| Task statement |
Check every line of the data and copy the ones where "bench" appears.

-- Material shown follows --

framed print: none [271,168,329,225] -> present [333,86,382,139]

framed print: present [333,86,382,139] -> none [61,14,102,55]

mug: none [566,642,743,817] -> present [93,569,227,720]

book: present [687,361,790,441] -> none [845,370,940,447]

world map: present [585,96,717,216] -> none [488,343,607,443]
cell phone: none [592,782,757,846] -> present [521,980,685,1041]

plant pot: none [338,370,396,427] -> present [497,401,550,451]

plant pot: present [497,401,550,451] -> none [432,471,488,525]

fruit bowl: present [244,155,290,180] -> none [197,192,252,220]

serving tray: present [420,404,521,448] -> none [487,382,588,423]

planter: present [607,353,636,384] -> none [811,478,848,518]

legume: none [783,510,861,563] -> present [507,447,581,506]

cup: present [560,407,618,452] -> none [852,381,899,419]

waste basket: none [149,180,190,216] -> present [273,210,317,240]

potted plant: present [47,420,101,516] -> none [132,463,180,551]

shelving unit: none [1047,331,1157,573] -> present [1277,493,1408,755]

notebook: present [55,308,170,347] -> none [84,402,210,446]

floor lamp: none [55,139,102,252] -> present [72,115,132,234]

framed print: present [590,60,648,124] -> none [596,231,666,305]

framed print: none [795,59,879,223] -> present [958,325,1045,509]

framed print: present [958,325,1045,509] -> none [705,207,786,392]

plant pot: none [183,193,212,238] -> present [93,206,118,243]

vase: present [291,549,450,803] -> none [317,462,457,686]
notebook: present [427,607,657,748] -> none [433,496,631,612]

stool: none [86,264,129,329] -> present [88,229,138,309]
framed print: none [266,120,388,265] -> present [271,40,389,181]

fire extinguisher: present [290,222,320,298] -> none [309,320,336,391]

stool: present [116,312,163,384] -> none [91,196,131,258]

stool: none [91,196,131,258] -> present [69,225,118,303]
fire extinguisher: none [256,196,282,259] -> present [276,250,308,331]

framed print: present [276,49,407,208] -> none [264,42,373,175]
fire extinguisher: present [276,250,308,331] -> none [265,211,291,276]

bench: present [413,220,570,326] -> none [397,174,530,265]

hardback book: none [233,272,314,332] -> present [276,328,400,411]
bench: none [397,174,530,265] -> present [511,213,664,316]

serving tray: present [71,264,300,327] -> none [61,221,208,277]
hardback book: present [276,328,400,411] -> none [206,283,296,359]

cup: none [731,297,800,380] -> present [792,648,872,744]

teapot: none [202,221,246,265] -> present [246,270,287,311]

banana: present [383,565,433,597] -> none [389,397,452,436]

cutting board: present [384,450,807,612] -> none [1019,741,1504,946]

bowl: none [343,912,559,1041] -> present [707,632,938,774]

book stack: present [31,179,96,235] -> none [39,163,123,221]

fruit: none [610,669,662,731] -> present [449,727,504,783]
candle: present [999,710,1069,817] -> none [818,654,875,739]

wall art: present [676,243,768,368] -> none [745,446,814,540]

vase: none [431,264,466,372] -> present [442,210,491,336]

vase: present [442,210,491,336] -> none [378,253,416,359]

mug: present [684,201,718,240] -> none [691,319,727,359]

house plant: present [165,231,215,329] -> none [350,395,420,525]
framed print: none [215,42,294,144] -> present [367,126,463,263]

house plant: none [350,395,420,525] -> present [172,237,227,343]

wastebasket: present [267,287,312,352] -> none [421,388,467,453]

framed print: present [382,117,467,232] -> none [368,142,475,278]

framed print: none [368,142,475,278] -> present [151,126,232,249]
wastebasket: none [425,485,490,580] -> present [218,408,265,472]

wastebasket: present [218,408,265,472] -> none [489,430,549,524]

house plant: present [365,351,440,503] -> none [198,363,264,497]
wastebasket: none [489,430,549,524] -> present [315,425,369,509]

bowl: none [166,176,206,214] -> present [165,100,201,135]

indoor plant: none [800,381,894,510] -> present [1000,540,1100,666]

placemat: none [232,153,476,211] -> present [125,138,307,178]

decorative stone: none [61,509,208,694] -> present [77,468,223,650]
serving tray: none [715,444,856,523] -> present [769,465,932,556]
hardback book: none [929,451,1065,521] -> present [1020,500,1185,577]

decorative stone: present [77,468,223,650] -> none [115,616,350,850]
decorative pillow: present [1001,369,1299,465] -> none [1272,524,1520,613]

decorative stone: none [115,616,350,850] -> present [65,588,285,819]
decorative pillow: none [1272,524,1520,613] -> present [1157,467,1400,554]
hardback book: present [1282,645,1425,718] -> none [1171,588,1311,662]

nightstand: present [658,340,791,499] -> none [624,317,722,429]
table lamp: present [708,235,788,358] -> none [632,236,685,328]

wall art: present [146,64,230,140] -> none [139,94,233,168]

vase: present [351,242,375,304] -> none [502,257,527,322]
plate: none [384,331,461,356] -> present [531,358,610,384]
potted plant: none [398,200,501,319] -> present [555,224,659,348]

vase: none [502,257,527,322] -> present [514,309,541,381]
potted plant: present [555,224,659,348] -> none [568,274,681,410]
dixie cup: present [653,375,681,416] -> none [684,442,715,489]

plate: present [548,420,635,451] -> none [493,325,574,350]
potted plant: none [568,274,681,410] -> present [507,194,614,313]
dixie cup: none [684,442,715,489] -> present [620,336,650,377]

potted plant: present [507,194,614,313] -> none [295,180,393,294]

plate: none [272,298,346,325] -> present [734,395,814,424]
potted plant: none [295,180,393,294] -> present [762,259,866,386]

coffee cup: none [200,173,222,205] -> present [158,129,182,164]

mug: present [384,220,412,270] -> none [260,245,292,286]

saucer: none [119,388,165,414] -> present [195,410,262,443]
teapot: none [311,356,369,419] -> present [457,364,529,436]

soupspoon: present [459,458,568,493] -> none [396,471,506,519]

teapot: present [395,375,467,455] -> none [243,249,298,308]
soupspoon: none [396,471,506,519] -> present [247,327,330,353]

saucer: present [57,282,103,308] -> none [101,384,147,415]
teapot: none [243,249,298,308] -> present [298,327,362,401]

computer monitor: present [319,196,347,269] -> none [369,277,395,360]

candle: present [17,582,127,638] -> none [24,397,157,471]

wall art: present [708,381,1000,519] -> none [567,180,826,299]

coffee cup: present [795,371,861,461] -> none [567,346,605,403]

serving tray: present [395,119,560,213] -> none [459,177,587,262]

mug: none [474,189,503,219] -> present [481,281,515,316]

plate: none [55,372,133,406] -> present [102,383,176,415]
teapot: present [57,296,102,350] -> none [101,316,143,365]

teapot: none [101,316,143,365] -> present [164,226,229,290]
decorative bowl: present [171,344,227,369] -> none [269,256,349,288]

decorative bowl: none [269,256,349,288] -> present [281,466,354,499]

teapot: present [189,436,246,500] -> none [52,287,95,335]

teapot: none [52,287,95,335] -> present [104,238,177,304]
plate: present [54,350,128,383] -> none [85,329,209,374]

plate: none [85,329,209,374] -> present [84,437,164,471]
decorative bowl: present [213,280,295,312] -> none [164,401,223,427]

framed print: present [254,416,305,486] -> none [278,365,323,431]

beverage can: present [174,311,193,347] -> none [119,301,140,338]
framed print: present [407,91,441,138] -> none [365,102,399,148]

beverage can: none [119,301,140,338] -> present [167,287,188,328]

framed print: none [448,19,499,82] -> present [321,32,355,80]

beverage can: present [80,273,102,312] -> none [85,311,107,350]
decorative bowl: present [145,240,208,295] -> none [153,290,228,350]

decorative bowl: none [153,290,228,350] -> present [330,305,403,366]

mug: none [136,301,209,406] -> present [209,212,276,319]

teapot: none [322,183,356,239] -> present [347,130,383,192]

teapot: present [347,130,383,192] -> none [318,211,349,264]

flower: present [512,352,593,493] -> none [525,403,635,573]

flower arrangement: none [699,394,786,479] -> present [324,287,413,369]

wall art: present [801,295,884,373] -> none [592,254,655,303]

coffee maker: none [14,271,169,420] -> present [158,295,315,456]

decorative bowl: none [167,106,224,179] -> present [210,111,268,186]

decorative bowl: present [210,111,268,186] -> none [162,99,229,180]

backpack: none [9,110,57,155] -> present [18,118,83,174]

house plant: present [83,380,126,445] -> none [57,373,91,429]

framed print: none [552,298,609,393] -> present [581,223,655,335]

-- Material shown concluded --

| Answer to this exercise |
bench: present [413,220,570,326] -> none [397,174,530,265]
bench: none [397,174,530,265] -> present [511,213,664,316]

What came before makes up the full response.